By most measures, the finally concluded though unfinished legislative session was ugly. It produced some ugly legislation and some ugly politics.
Kansas legislators went home Sunday night after 99 days in session — nine longer than scheduled but short of the record of 107 days in 2002.
They left some critical unfinished business, chiefly the failure to redraw the state’s legislative and congressional district boundaries, something that must be done every 10 years to account for changes from the latest census. Kansas was the only state in the country not to accomplish this business, and now it will be up to the courts to do the job.
The most significant holdup was disagreement over state Senate boundaries. Conservative and moderate Republicans squabbled over lines that would affect challenges to moderate incumbents in this year’s election and to the moderate leadership in the Senate.
Intraparty conservative-moderate clashes grew heated, as did those between the conservative-led House and the Senate. That also, notably, scuttled a compromise tax cut plan. Instead, Kansas is getting a sweeping tax cut that is forecast to put the state deeply into the red in the coming years and force severe cuts to education, social services and other state spending.
Gov. Sam Brownback scored some big victories in an aggressive agenda to reshape the state. He managed to swing Senate approval of the income tax cuts, the premise being it would allow House and Senate conferees to strike a compromise on something more moderate. But that never happened.

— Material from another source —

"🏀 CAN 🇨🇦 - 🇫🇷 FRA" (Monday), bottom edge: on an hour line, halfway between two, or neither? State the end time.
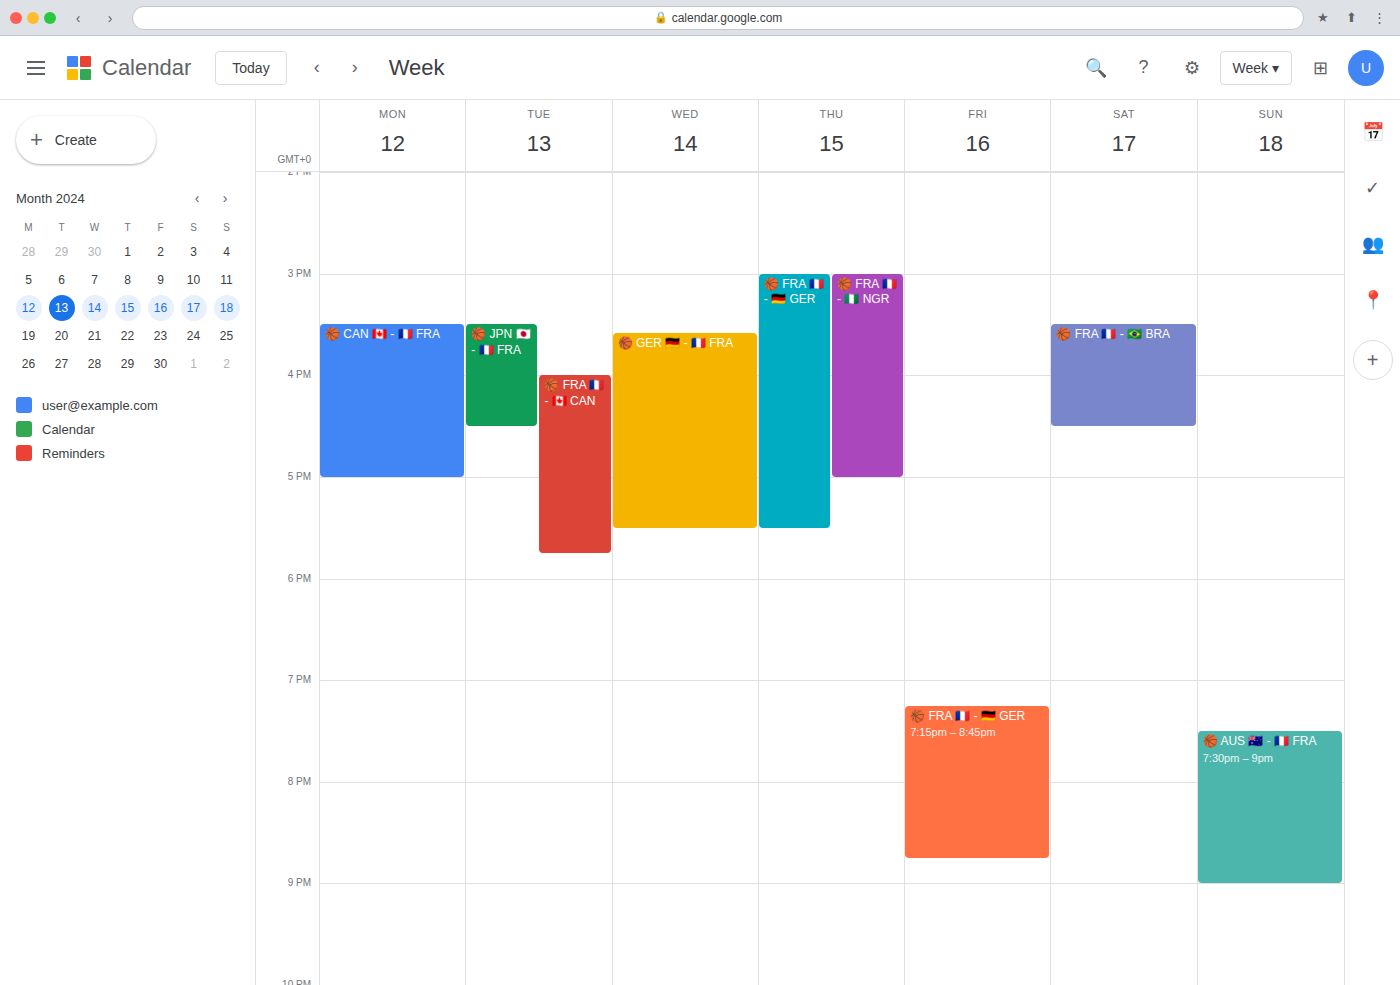
17:00 -- exactly on the 17:00 line.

The ramifications could be felt for years to come, evidenced by the quality of public education in Kansas and the number of people able to be served by social services.
Time also will tell whether the tax cut will stimulate the additional economic growth the Brownback administration thinks it will.
Meanwhile, the Legislature produced some other lemons — some meaningful, some frivolous.
It wouldn’t be a legislative session in Kansas without something related to abortion. The Legislature passed and the governor already has signed a law allowing pharmacists not to fill prescriptions for drugs they think might end a pregnancy, including birth control drugs.
The House spent some if its valuable time approving a resolution condemning so-called Agenda 21, a 20-year-old United Nations nonbinding agreement on sustainable development. And the Legislature sent to the governor a bill that prohibits the use of foreign legal codes in Kansas courts, another unneeded measure, this one aimed at condemning Islamic shariah law.
Little about this legislative session was pretty, and some of it was downright petty. That goes for the legislation and the process.